The answer must restate every record word for word.

[Saved data entries]
┌────────
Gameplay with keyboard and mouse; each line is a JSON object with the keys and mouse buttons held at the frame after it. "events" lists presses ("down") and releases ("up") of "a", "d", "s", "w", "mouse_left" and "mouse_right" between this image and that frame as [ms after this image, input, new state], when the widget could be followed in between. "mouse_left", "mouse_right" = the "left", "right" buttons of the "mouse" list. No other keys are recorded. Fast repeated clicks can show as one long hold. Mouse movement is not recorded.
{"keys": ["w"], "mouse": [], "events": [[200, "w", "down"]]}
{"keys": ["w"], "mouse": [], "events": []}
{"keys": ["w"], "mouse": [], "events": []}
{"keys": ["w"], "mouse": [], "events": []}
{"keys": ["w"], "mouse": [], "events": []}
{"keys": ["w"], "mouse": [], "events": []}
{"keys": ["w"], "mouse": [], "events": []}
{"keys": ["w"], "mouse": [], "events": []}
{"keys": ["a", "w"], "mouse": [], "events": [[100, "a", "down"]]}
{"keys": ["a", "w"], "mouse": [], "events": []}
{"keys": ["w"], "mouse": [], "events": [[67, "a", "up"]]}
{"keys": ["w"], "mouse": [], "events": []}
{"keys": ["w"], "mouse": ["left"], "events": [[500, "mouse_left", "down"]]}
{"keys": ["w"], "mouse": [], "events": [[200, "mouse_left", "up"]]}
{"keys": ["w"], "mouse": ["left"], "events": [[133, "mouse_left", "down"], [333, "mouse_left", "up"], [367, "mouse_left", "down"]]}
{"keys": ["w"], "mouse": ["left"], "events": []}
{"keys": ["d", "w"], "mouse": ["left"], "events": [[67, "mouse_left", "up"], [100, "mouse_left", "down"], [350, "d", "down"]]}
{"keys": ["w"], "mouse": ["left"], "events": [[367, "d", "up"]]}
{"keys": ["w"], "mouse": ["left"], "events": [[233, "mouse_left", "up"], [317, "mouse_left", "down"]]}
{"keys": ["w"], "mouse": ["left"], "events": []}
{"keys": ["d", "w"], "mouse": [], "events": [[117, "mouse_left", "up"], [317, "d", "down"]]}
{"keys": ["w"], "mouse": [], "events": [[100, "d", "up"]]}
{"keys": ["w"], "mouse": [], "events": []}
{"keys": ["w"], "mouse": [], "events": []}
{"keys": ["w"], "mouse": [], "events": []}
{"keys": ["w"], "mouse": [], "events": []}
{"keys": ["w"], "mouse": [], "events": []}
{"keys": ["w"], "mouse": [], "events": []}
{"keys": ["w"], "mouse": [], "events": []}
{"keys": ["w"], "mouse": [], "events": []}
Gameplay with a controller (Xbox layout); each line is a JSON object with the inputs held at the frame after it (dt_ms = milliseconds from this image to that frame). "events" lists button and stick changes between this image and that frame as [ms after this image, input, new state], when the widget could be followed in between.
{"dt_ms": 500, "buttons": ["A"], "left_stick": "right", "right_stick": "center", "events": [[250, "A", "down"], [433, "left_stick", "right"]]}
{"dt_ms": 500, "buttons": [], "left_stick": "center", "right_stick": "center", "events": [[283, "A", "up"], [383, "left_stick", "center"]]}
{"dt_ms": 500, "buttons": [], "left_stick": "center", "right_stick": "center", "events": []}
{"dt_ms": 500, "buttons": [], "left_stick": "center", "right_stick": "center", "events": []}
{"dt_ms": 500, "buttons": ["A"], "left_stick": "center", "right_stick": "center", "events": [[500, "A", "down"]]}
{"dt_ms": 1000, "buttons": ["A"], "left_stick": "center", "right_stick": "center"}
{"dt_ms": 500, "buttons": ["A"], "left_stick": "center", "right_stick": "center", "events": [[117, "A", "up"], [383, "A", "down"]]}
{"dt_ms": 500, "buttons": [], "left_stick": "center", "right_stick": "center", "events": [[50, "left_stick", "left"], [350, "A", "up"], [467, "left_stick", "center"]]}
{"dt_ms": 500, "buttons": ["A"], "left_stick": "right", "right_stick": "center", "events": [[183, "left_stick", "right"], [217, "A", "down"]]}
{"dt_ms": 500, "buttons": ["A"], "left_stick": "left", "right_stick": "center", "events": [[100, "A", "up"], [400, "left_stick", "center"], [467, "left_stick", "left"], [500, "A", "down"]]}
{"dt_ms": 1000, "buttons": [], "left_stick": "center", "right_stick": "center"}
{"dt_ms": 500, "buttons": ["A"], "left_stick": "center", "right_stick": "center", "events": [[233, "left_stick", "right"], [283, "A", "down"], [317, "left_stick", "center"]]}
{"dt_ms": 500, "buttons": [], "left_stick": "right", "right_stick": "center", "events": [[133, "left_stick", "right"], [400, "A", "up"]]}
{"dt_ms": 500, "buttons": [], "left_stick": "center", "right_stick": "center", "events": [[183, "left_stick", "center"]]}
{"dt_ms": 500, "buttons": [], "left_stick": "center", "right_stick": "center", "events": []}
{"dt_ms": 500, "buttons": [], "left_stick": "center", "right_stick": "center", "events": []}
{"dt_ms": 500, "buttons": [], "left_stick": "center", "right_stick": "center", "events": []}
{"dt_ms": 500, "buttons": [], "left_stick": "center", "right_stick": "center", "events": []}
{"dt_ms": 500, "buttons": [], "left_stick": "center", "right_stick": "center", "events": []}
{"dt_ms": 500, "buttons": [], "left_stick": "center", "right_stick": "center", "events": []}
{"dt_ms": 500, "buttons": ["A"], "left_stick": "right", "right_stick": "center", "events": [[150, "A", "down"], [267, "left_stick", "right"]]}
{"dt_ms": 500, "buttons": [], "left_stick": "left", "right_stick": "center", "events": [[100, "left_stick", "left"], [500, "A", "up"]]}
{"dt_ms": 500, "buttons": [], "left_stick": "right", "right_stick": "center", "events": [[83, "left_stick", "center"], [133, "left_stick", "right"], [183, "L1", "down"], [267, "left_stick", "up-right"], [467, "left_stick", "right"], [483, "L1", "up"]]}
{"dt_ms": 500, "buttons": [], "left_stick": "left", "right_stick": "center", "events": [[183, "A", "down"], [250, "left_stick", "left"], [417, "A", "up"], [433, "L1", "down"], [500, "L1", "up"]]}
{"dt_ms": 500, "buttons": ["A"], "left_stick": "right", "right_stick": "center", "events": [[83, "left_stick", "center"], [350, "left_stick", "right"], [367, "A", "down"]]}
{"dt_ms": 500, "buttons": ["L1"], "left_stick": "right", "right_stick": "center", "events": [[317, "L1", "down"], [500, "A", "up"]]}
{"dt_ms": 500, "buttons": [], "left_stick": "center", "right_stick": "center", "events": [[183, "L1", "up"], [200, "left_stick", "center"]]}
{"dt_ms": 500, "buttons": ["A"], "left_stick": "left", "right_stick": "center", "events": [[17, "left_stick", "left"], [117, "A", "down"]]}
└────────
**RESPONSE TO THE TASK:**
Gameplay with keyboard and mouse; each line is a JSON object with the keys and mouse buttons held at the frame after it. "events" lists presses ("down") and releases ("up") of "a", "d", "s", "w", "mouse_left" and "mouse_right" between this image and that frame as [ms after this image, input, new state], when the widget could be followed in between. "mouse_left", "mouse_right" = the "left", "right" buttons of the "mouse" list. No other keys are recorded. Fast repeated clicks can show as one long hold. Mouse movement is not recorded.
{"keys": ["w"], "mouse": [], "events": [[200, "w", "down"]]}
{"keys": ["w"], "mouse": [], "events": []}
{"keys": ["w"], "mouse": [], "events": []}
{"keys": ["w"], "mouse": [], "events": []}
{"keys": ["w"], "mouse": [], "events": []}
{"keys": ["w"], "mouse": [], "events": []}
{"keys": ["w"], "mouse": [], "events": []}
{"keys": ["w"], "mouse": [], "events": []}
{"keys": ["a", "w"], "mouse": [], "events": [[100, "a", "down"]]}
{"keys": ["a", "w"], "mouse": [], "events": []}
{"keys": ["w"], "mouse": [], "events": [[67, "a", "up"]]}
{"keys": ["w"], "mouse": [], "events": []}
{"keys": ["w"], "mouse": ["left"], "events": [[500, "mouse_left", "down"]]}
{"keys": ["w"], "mouse": [], "events": [[200, "mouse_left", "up"]]}
{"keys": ["w"], "mouse": ["left"], "events": [[133, "mouse_left", "down"], [333, "mouse_left", "up"], [367, "mouse_left", "down"]]}
{"keys": ["w"], "mouse": ["left"], "events": []}
{"keys": ["d", "w"], "mouse": ["left"], "events": [[67, "mouse_left", "up"], [100, "mouse_left", "down"], [350, "d", "down"]]}
{"keys": ["w"], "mouse": ["left"], "events": [[367, "d", "up"]]}
{"keys": ["w"], "mouse": ["left"], "events": [[233, "mouse_left", "up"], [317, "mouse_left", "down"]]}
{"keys": ["w"], "mouse": ["left"], "events": []}
{"keys": ["d", "w"], "mouse": [], "events": [[117, "mouse_left", "up"], [317, "d", "down"]]}
{"keys": ["w"], "mouse": [], "events": [[100, "d", "up"]]}
{"keys": ["w"], "mouse": [], "events": []}
{"keys": ["w"], "mouse": [], "events": []}
{"keys": ["w"], "mouse": [], "events": []}
{"keys": ["w"], "mouse": [], "events": []}
{"keys": ["w"], "mouse": [], "events": []}
{"keys": ["w"], "mouse": [], "events": []}
{"keys": ["w"], "mouse": [], "events": []}
{"keys": ["w"], "mouse": [], "events": []}
Gameplay with a controller (Xbox layout); each line is a JSON object with the inputs held at the frame after it (dt_ms = milliseconds from this image to that frame). "events" lists button and stick changes between this image and that frame as [ms after this image, input, new state], when the widget could be followed in between.
{"dt_ms": 500, "buttons": ["A"], "left_stick": "right", "right_stick": "center", "events": [[250, "A", "down"], [433, "left_stick", "right"]]}
{"dt_ms": 500, "buttons": [], "left_stick": "center", "right_stick": "center", "events": [[283, "A", "up"], [383, "left_stick", "center"]]}
{"dt_ms": 500, "buttons": [], "left_stick": "center", "right_stick": "center", "events": []}
{"dt_ms": 500, "buttons": [], "left_stick": "center", "right_stick": "center", "events": []}
{"dt_ms": 500, "buttons": ["A"], "left_stick": "center", "right_stick": "center", "events": [[500, "A", "down"]]}
{"dt_ms": 1000, "buttons": ["A"], "left_stick": "center", "right_stick": "center"}
{"dt_ms": 500, "buttons": ["A"], "left_stick": "center", "right_stick": "center", "events": [[117, "A", "up"], [383, "A", "down"]]}
{"dt_ms": 500, "buttons": [], "left_stick": "center", "right_stick": "center", "events": [[50, "left_stick", "left"], [350, "A", "up"], [467, "left_stick", "center"]]}
{"dt_ms": 500, "buttons": ["A"], "left_stick": "right", "right_stick": "center", "events": [[183, "left_stick", "right"], [217, "A", "down"]]}
{"dt_ms": 500, "buttons": ["A"], "left_stick": "left", "right_stick": "center", "events": [[100, "A", "up"], [400, "left_stick", "center"], [467, "left_stick", "left"], [500, "A", "down"]]}
{"dt_ms": 1000, "buttons": [], "left_stick": "center", "right_stick": "center"}
{"dt_ms": 500, "buttons": ["A"], "left_stick": "center", "right_stick": "center", "events": [[233, "left_stick", "right"], [283, "A", "down"], [317, "left_stick", "center"]]}
{"dt_ms": 500, "buttons": [], "left_stick": "right", "right_stick": "center", "events": [[133, "left_stick", "right"], [400, "A", "up"]]}
{"dt_ms": 500, "buttons": [], "left_stick": "center", "right_stick": "center", "events": [[183, "left_stick", "center"]]}
{"dt_ms": 500, "buttons": [], "left_stick": "center", "right_stick": "center", "events": []}
{"dt_ms": 500, "buttons": [], "left_stick": "center", "right_stick": "center", "events": []}
{"dt_ms": 500, "buttons": [], "left_stick": "center", "right_stick": "center", "events": []}
{"dt_ms": 500, "buttons": [], "left_stick": "center", "right_stick": "center", "events": []}
{"dt_ms": 500, "buttons": [], "left_stick": "center", "right_stick": "center", "events": []}
{"dt_ms": 500, "buttons": [], "left_stick": "center", "right_stick": "center", "events": []}
{"dt_ms": 500, "buttons": ["A"], "left_stick": "right", "right_stick": "center", "events": [[150, "A", "down"], [267, "left_stick", "right"]]}
{"dt_ms": 500, "buttons": [], "left_stick": "left", "right_stick": "center", "events": [[100, "left_stick", "left"], [500, "A", "up"]]}
{"dt_ms": 500, "buttons": [], "left_stick": "right", "right_stick": "center", "events": [[83, "left_stick", "center"], [133, "left_stick", "right"], [183, "L1", "down"], [267, "left_stick", "up-right"], [467, "left_stick", "right"], [483, "L1", "up"]]}
{"dt_ms": 500, "buttons": [], "left_stick": "left", "right_stick": "center", "events": [[183, "A", "down"], [250, "left_stick", "left"], [417, "A", "up"], [433, "L1", "down"], [500, "L1", "up"]]}
{"dt_ms": 500, "buttons": ["A"], "left_stick": "right", "right_stick": "center", "events": [[83, "left_stick", "center"], [350, "left_stick", "right"], [367, "A", "down"]]}
{"dt_ms": 500, "buttons": ["L1"], "left_stick": "right", "right_stick": "center", "events": [[317, "L1", "down"], [500, "A", "up"]]}
{"dt_ms": 500, "buttons": [], "left_stick": "center", "right_stick": "center", "events": [[183, "L1", "up"], [200, "left_stick", "center"]]}
{"dt_ms": 500, "buttons": ["A"], "left_stick": "left", "right_stick": "center", "events": [[17, "left_stick", "left"], [117, "A", "down"]]}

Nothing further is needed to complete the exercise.